EXTRACT:

It was while she was writing the haunting fourth volume, The Grey King, which won the Newbery Medal, that she and her husband met Hume Cronyn at dinner in a Caribbean hotel. When he told his actress wife Jessica Tandy—off in bed with sunburn—she responded, “Not Susan Cooper? She wrote that book I’ve been trying to get you to read for the last six months, The Dark Is Rising.” So began a long collaboration, during which Cronyn and Cooper co-wrote the 1982 Broadway hit Foxfire, for which Tandy won a Tony Award. In 1996, two years after Tandy’s death and 13 after the end of Cooper’s first marriage, she married Cronyn, and they lived in Connecticut until his death in 2003, when she returned to Massachusetts to be near her children.
Ghost Hawk arose like a mist from the estuary salt-marsh on the South Shore where she built her island home. “The place is so extraordinary that it began to haunt me,” she says.

EXERCISES:
[1] Please transcribe the passage about Susan Cooper between "It was while" and "near her children.", inclusive.
[2] Extend the passage about Susan Cooper from its last sentence onward.

GIVEN INFORMATION:
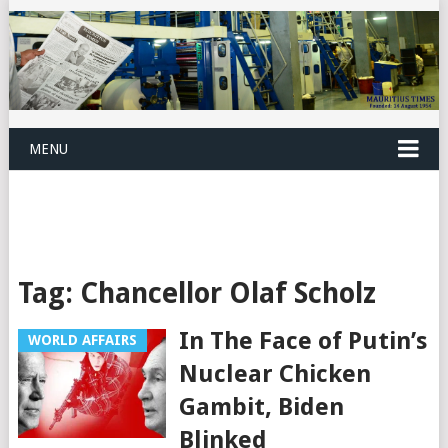
MENU
Tag:
Chancellor Olaf Scholz
In The Face of Putin’s
WORLD AFFAIRS
Nuclear Chicken
Gambit, Biden
Blinked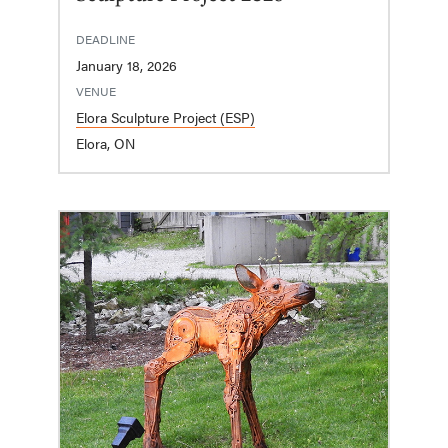
DEADLINE
January 18, 2026
VENUE
Elora Sculpture Project (ESP)
Elora, ON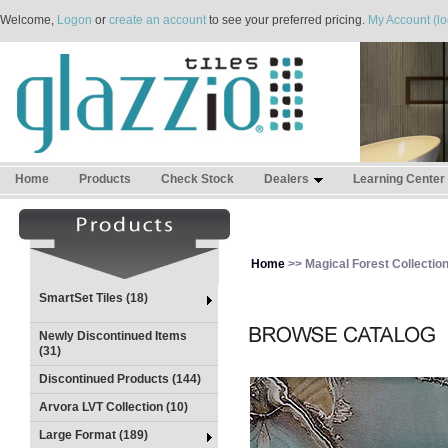
Welcome,
Logon
or
create an account
to see your preferred pricing.
My Account (lo
Home
Products
Check Stock
Dealers
Learning Center
Home
>> Magical Forest Collectio
SmartSet Tiles (18)
Newly Discontinued Items
(31)
Discontinued Products (144)
Arvora LVT Collection (10)
Large Format (189)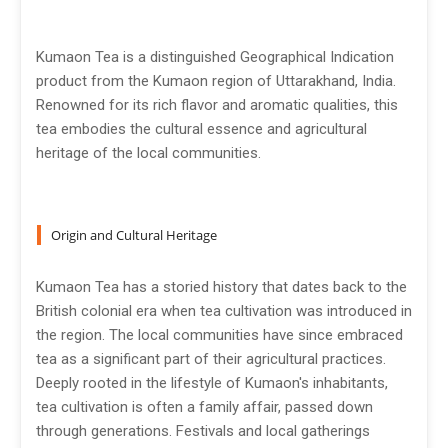
Kumaon Tea is a distinguished Geographical Indication
product from the Kumaon region of Uttarakhand, India.
Renowned for its rich flavor and aromatic qualities, this
tea embodies the cultural essence and agricultural
heritage of the local communities.
Origin and Cultural Heritage
Kumaon Tea has a storied history that dates back to the
British colonial era when tea cultivation was introduced in
the region. The local communities have since embraced
tea as a significant part of their agricultural practices.
Deeply rooted in the lifestyle of Kumaon's inhabitants,
tea cultivation is often a family affair, passed down
through generations. Festivals and local gatherings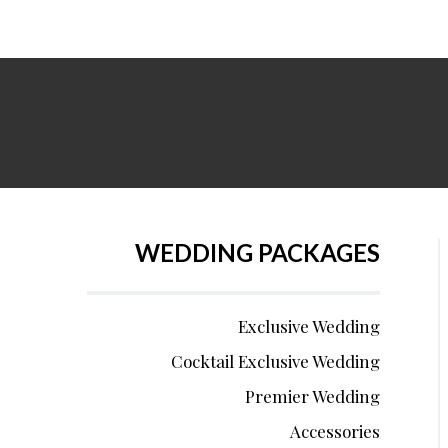
WEDDING PACKAGES
Exclusive Wedding
Cocktail Exclusive Wedding
Premier Wedding
Accessories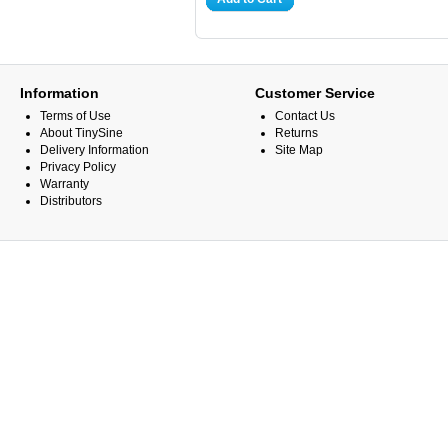
Information
Customer Service
Terms of Use
Contact Us
About TinySine
Returns
Delivery Information
Site Map
Privacy Policy
Warranty
Distributors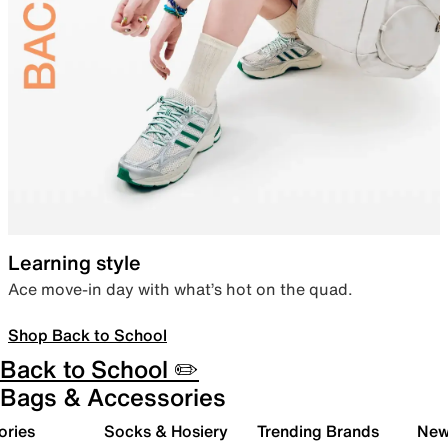
Learning style
Ace move-in day with what’s hot on the quad.
Shop Back to School
Back to School ✏️
Bags & Accessories
ories
Socks & Hosiery
Trending Brands
New 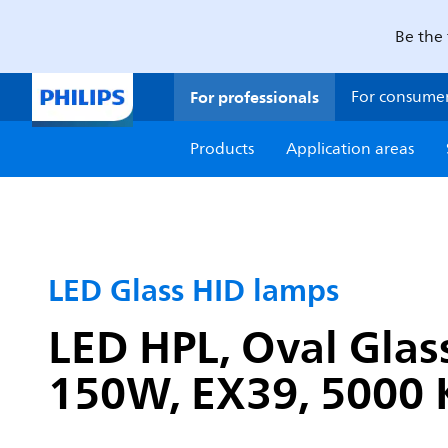
Be the 
For professionals
For consume
Products
Application areas
LED Glass HID lamps
LED HPL, Oval Glas
150W, EX39, 5000 K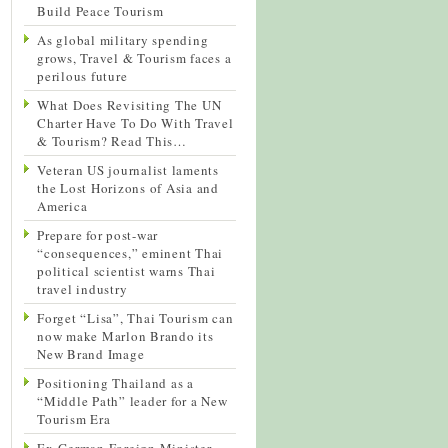
Build Peace Tourism
As global military spending
grows, Travel & Tourism faces a
perilous future
What Does Revisiting The UN
Charter Have To Do With Travel
& Tourism? Read This…
Veteran US journalist laments
the Lost Horizons of Asia and
America
Prepare for post-war
“consequences,” eminent Thai
political scientist warns Thai
travel industry
Forget “Lisa”, Thai Tourism can
now make Marlon Brando its
New Brand Image
Positioning Thailand as a
“Middle Path” leader for a New
Tourism Era
Ex-German Foreign Minister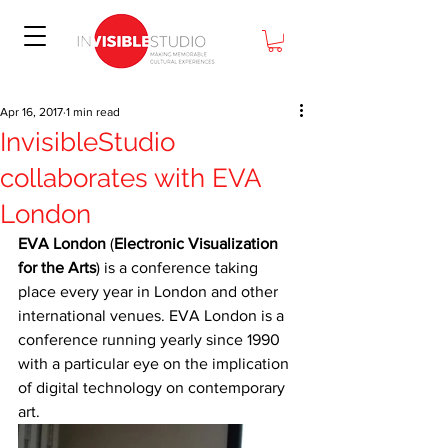
Apr 16, 2017
1 min read
InvisibleStudio
collaborates with EVA
London
EVA London
 (
Electronic Visualization 
for the Arts
) is a conference taking 
place every year in London and other 
international venues. EVA London is a 
conference running yearly since 1990 
with a particular eye on the implication 
of digital technology on contemporary 
art.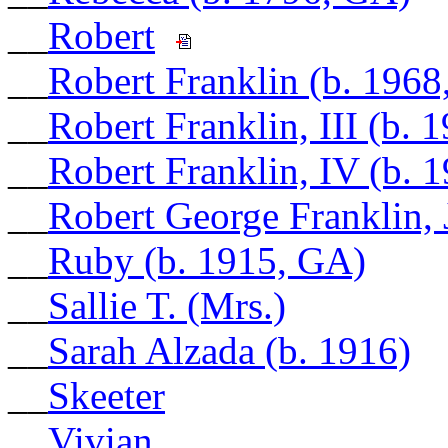
__
Robert
__
Robert Franklin (b. 196
__
Robert Franklin, III (b. 
__
Robert Franklin, IV (b. 
__
Robert George Franklin, J
__
Ruby (b. 1915, GA)
__
Sallie T. (Mrs.)
__
Sarah Alzada (b. 1916)
__
Skeeter
__
Vivian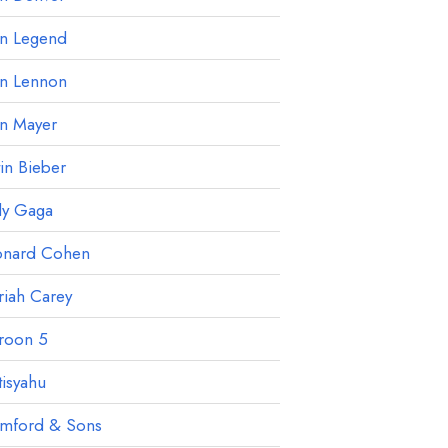
hn Legend
hn Lennon
hn Mayer
tin Bieber
dy Gaga
onard Cohen
iah Carey
roon 5
isyahu
mford & Sons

WRITTEN ANSWERS:
[1]
It was while she was writing the haunting fourth volume, The Grey King, which won the Newbery Medal, that she and her husband met Hume Cronyn at dinner in a Caribbean hotel. When he told his actress wife Jessica Tandy—off in bed with sunburn—she responded, “Not Susan Cooper? She wrote that book I’ve been trying to get you to read for the last six months, The Dark Is Rising.” So began a long collaboration, during which Cronyn and Cooper co-wrote the 1982 Broadway hit Foxfire, for which Tandy won a Tony Award. In 1996, two years after Tandy’s death and 13 after the end of Cooper’s first marriage, she married Cronyn, and they lived in Connecticut until his death in 2003, when she returned to Massachusetts to be near her children.

[2]
Characteristically, she began to explore its past. “For three years I read every 17th century source and umpteen histories, and became increasingly appalled by the bigotry of the Puritans, who came here to escape persecution and proceeded to persecute others—not just the Indians but also white Christians with beliefs other than their own,” she says. “My imagination took over and gave me two boys, one English, one Pokanoket Indian, and their very dangerous friendship—and this story.” The novel is structurally daring, managing to dovetail the perspectives of both boys. It is also culturally brave, daring to see the world through the eyes of a Native American boy. “You have to pay great respect to the past, especially when one of your characters has an ethnicity different from your own,” she says.
But there are intriguing continuities with The Dark Is Rising and Dawn of Fear. Like Will Stanton, Little Hawk is 11 when ancient ritual and sudden circumstance rob him of his innocence. Likewise the English immigrant John is 11 when he goes off to be apprenticed. When (by supernatural means) he learns the Pokanoket language, astonished Indians call John “the Speaker,” just as Will was “the Seeker.”
Cooper’s Britain has always been marked as a place in danger from invaders, whether they be Germans, Anglo-Saxons, or the agents of the Dark who exploit human hatred, greed and fear. In Ghost Hawk, the “invaders from over the sea” are the English settlers on the Mayflower and later. Their first inadvertent gift is a disease so virulent to the native population that the hero’s entire Pokanoket village is wiped out while he is away enduring a solitary rite of manhood.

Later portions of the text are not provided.